Distinguishable term

The term edelfrei or hochfrei ("free noble" or "free knight") was originally used to designate and distinguish those Germanic noblemen from the Second Estate (see Estates of the realm social hierarchy), who were legally entitled to atonement reparation of three times their "Weregild" (Wergeld) value from a guilty person or party. Such knights were known as Edelfreie or Edelinge. This distinguished them from those other free men or free knights who came from the Third Estate social hierarchy, and whose atonement reparation value was the standard "Weregild" (Wergeld) amount set according to regional laws. In the Holy Roman Empire, the "high nobility" (Hoher Adel) emerged from the Edelfreie during the course of the 12th century, in contrast to the so-called ministeriales, most of whom were originally unfree knights or Dienstadel.

In the Middle Ages edelfrei or hochfrei meant, in simple terms, that someone was a member of an ancient, dynastic aristocratic line. Free noble families were independent of legal obligations of a secondary nature, and they were not subordinated to any other families or dynasties, apart from the king or emperor. The modern concept of aristocracy (Uradel) must not be confused with the term edelfrei, since the former term's scope is much broader: all families that can prove they belonged to the knightly aristocracy by no later than around 1400 (whether originally edelfrei or ministeriales) are counted today as Uradel, i.e., the aristocracy.

Many edelfrei families submitted themselves during the course of the Middle Ages to more powerful feudal lords; these families are commonly referred to in the literature as "originally edelfrei". This submission did not always happen under duress. Many vassals attained high positions in the courts of their lords, and vassal service was often very lucrative. Especially at the time of territorial expansion and the emergence of a monetary economy, many Edelfreie were dependent on the protection and support of a powerful secular or ecclesiastical lord. And vice versa: a dependent relationship existed, in that larger territories could only be secured and managed with the aid of loyal vassals.
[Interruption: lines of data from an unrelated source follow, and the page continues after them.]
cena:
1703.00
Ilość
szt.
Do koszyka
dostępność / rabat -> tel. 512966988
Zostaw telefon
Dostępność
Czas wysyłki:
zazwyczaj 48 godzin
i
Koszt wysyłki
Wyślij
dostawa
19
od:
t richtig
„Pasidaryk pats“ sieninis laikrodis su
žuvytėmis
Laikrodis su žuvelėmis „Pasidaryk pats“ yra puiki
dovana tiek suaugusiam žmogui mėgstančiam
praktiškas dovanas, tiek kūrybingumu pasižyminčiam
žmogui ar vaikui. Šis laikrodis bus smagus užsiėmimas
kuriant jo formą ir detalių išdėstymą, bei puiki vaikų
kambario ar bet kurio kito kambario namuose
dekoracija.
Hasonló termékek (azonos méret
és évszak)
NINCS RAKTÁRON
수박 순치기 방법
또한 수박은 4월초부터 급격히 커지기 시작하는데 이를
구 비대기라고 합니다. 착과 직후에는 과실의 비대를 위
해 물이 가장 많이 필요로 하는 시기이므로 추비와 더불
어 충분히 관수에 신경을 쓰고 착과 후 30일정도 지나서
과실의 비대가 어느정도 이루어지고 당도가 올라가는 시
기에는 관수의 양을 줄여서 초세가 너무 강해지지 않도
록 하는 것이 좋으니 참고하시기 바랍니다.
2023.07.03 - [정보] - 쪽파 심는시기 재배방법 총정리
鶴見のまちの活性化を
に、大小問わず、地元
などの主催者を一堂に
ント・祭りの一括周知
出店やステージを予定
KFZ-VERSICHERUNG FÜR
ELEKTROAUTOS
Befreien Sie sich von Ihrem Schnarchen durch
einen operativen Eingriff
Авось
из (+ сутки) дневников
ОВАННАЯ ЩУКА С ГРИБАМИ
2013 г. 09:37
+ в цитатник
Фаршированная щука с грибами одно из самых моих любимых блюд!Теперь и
The number of edelfreie families was limited. A new social order, the ministeriales now arose rapidly. These officials, who were mostly unfree in their origins, managed within a century to elevate themselves to the lesser nobility. The differences between ministeriales and the old aristocratic families began increasingly to blur. For many aristocratic families that were originally edelfrei there is therefore no reliable evidence of their dynastic origins.